- What you will do
At the line containing "- metal link piece [356, 266, 381, 331]", begin retyping, and continue word for word until the records below run out.

- Listed entries
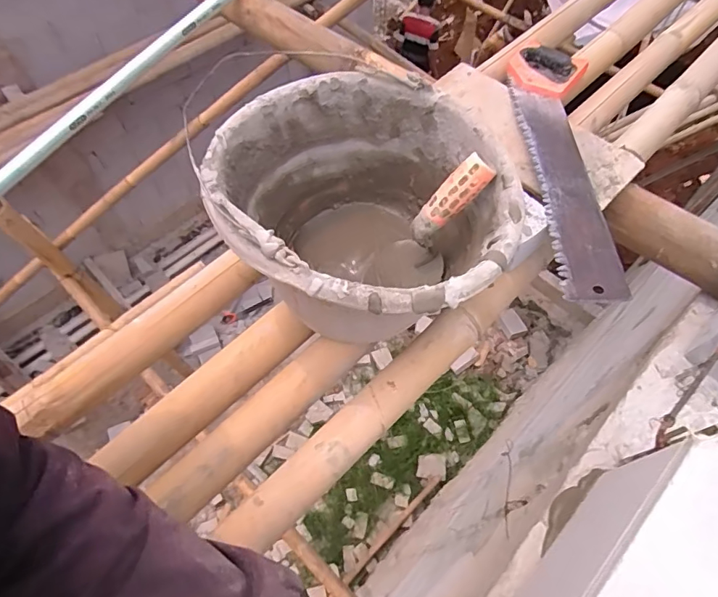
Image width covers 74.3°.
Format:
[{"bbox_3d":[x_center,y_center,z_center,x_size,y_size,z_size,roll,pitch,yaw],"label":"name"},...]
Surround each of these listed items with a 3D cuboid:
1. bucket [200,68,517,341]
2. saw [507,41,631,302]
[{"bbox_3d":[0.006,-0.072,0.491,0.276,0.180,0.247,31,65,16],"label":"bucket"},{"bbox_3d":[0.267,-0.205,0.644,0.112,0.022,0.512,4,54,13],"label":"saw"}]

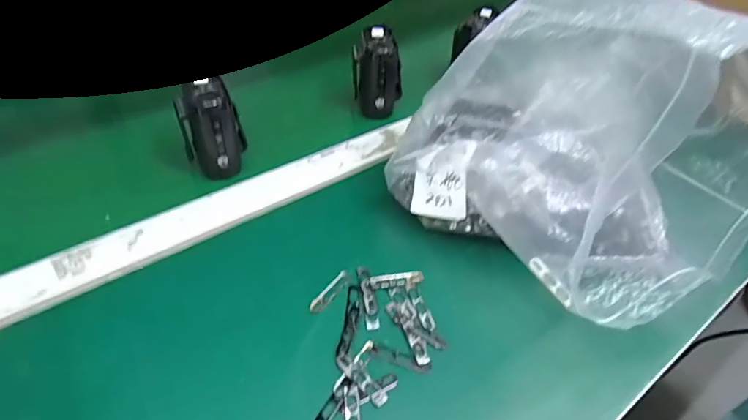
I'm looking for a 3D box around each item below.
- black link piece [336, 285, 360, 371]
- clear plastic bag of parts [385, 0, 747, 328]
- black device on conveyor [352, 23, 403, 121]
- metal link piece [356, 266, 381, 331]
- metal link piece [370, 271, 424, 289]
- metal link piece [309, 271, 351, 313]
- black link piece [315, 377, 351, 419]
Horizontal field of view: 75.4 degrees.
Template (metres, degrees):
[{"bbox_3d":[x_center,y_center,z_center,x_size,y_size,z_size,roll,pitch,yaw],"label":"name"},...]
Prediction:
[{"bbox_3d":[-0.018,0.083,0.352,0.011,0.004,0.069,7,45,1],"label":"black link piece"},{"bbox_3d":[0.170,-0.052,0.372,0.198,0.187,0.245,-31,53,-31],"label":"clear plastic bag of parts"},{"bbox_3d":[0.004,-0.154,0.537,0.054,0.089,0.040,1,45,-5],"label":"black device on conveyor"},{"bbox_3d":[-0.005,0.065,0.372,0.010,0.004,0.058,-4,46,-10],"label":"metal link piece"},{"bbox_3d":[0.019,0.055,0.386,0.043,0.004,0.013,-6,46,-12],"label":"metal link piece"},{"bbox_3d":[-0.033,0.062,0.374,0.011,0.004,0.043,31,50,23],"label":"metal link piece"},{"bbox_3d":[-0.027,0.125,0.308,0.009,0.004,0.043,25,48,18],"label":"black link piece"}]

- Task response
- metal link piece [356, 266, 381, 331]
- metal link piece [370, 271, 424, 289]
- metal link piece [309, 271, 351, 313]
- black link piece [315, 377, 351, 419]
Horizontal field of view: 75.4 degrees.
Template (metres, degrees):
[{"bbox_3d":[x_center,y_center,z_center,x_size,y_size,z_size,roll,pitch,yaw],"label":"name"},...]
Prediction:
[{"bbox_3d":[-0.018,0.083,0.352,0.011,0.004,0.069,7,45,1],"label":"black link piece"},{"bbox_3d":[0.170,-0.052,0.372,0.198,0.187,0.245,-31,53,-31],"label":"clear plastic bag of parts"},{"bbox_3d":[0.004,-0.154,0.537,0.054,0.089,0.040,1,45,-5],"label":"black device on conveyor"},{"bbox_3d":[-0.005,0.065,0.372,0.010,0.004,0.058,-4,46,-10],"label":"metal link piece"},{"bbox_3d":[0.019,0.055,0.386,0.043,0.004,0.013,-6,46,-12],"label":"metal link piece"},{"bbox_3d":[-0.033,0.062,0.374,0.011,0.004,0.043,31,50,23],"label":"metal link piece"},{"bbox_3d":[-0.027,0.125,0.308,0.009,0.004,0.043,25,48,18],"label":"black link piece"}]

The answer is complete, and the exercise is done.